Scott Anderson, chief economist at Bank of the West in San Francisco, has not had to lower his expectations for the current quarter. That is because he has been considerably less optimistic than many of his peers, with a forecast of roughly 3 percent.
“I’ve been below consensus for a while,” Mr. Anderson said, citing the likelihood of weaker spending by businesses. “There’s not a lot of visible growth drivers outside of consumer spending and rebuilding inventories.”
“Everyone is hanging their hat on stronger consumer spending, but there’s a lot of uncertainty there,” he added, noting that data expected next week on personal income and spending would be an important indicator of how consumption is shaping up.
Besides tempering expectations for the broader economy, traders appear to be discounting the likelihood of major tax cuts or a burst of infrastructure spending this year, judging by a recent drop in bond yields.
Yields on the benchmark 10-year Treasury bond, which move inversely to price, were 2.25 percent on Friday, down from 2.6 percent in March. Investors tend to buy bonds when economic activity and the risk of inflation ease, and pare back as growth quickens.
The inquiries into possible dealings with the Russian government by associates of Mr. Trump, and conflicts among Republicans in Congress, may further stymie any big stimulus from Washington.
“We haven’t built any stimulus into our projections for 2017, and the way I’m seeing things, possibly not in 2018 either,” said Carl Tannenbaum, chief economist for Northern Trust in Chicago. “The dissonance in the Republican caucus is such that it will be hard for them to reach consensus.”
Given at least a modest uptick this quarter after the year’s weak start, Mr. Tannenbaum is looking for growth in the first half of 2017 to average about 2 percent.
While lower than many experts and consumers would like, that is still slightly higher than the growth rate in Germany, the largest economy in the eurozone.
Growth of around 2 percent is also what economists like Mike Gapen at Barclays expect for all of this year and next.
Typically, quarterly data is volatile, but in recent years, first-quarter growth estimates have been especially unpredictable. This year, as was true in 2014 and 2011, growth appears to have been very weak in the first quarter. Experts expect a rebound in subsequent quarters in 2017, as happened in those previous years.

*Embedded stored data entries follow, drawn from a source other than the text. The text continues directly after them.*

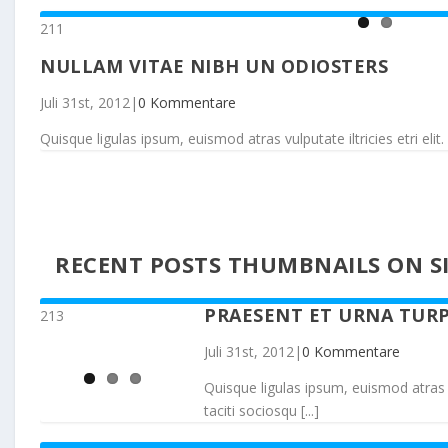
211
NULLAM VITAE NIBH UN ODIOSTERS
Juli 31st, 2012
|
0 Kommentare
Quisque ligulas ipsum, euismod atras vulputate iltricies etri elit. 
RECENT POSTS THUMBNAILS ON SI
PRAESENT ET URNA TURP
213
Juli 31st, 2012
|
0 Kommentare
Quisque ligulas ipsum, euismod atras vul
taciti sociosqu [...]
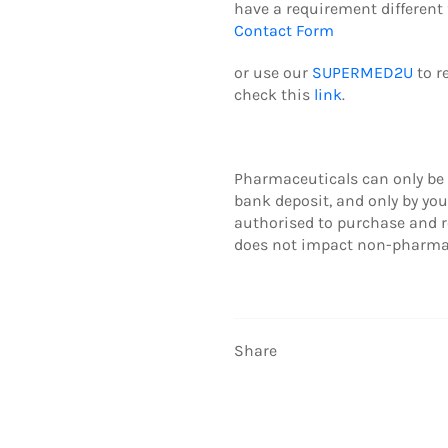
have a requirement different 
Contact Form
or use our
SUPERMED2U
to r
check this
link
.
Pharmaceuticals can only be 
b
ank deposit,
and only by yo
authorised to purchase and r
does not impact non-pharmac
Share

Early this year, output was also reduced slightly by warm temperatures in many parts of the United States, slowing demand for energy from utilities.
One key indicator for the current quarter will come on Thursday, when the latest monthly data for auto sales is released. Slightly lower car sales reduced growth by about 0.4 percentage points in the first quarter, Mr. Gapen said.
On an annual basis, demand for cars has been running just over 17 million. If the number sinks below that threshold, expectations may have to be adjusted downward again for the second quarter, which ends on June 30.
On the other hand, Mr. Gapen noted that Asia, Europe and other markets are finally growing in sync with the United States, rather than there being rotating global weak spots.
“We don’t have a problem child,” he said. “In previous years, it was the fiscal cliff in the U.S., or debt fears in Europe or a hard landing in China. Global growth is more synchronized, without any individual pillars showing weakness.”